Taking as her touchstone poet Seamus Heaney's verse "We come back emptied, / to nourish and resist / the words of coming to rest," Kathryn Stripling Byer in these poems engages the contradictions inherent in the act of coming home. She explores the step-by-step leaving and returning—and finding "home" transformed because of the journey. Seamless lines of poetry weave together experiences as a daughter and a mother, the challenges of aging, the innate dignity of domestic life, and learning to let go while holding fast to what matters all the while. Byer gathers the trivial things that make up our lives and shows their meaningful connections, our movement toward discovery. In Coming to Rest, she expands upon the great themes of the poetic tradition.
from "Chicago Bound"
. . . Just a little while longer, we'll be on the ground where we'll hop a train south to the campus, a place I like better than this flimsy
carpet of clouds on which I cannot walk to you. I need green fields to do that, some tough city blocks, Kimbark, Ellis, East Hyde Park. Give me boulevard, avenue,
chemin, rue, strasse, calle, avenida, el camino, whatever you want to call it, Baby, if it's down there on earth where you are, it's Sweet Home. I'll take it.

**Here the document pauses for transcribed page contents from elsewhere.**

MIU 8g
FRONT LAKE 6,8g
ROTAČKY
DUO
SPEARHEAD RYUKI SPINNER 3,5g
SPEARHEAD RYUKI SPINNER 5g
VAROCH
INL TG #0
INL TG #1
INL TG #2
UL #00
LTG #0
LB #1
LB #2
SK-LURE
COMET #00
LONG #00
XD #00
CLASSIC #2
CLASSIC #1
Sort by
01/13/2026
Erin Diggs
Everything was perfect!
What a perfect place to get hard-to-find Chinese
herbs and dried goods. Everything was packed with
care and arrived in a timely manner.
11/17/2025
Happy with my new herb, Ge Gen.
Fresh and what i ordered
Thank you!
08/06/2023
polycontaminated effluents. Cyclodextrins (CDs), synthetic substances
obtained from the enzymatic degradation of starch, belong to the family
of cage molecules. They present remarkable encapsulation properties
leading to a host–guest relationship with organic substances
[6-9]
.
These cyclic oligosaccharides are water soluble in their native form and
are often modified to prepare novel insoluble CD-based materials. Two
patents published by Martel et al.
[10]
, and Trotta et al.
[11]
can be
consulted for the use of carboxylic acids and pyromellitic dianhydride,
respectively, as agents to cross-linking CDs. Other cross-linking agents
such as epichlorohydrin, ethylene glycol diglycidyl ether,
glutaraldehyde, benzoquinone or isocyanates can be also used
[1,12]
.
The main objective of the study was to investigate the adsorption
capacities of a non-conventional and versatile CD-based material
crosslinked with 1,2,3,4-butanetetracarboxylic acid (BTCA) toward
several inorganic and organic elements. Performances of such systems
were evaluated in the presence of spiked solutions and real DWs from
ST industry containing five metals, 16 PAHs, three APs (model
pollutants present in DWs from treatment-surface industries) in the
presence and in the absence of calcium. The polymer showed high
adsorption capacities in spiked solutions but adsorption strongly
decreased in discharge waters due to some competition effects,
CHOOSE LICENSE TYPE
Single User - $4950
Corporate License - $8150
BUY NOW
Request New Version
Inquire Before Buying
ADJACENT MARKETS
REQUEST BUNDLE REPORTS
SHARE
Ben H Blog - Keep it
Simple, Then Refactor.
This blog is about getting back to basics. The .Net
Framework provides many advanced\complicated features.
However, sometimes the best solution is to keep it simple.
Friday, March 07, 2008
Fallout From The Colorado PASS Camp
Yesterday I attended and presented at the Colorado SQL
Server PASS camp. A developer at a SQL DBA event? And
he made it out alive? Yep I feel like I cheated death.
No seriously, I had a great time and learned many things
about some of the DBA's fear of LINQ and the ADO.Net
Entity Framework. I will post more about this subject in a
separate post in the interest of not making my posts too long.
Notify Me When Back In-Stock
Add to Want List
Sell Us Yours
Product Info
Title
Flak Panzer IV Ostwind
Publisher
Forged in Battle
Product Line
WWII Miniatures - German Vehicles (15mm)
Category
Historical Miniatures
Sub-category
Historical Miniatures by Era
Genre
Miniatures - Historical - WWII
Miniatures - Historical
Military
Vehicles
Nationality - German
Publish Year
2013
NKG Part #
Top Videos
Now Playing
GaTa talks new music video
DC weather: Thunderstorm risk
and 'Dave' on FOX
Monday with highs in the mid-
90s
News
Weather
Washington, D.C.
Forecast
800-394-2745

A native of Georgia, Kathryn Stripling Byer has lived in the western North Carolina mountains since receiving a graduate degree from the University of North Carolina at Greensboro, where she studied with Allen Tate, Robert Watson, and Fred Chappell. Her several books of poetry have received honors from the Associated Writing Programs, the Academy of American Poets, the Fellowship of Southern Writers, and the Southern Independent Booksellers Alliance.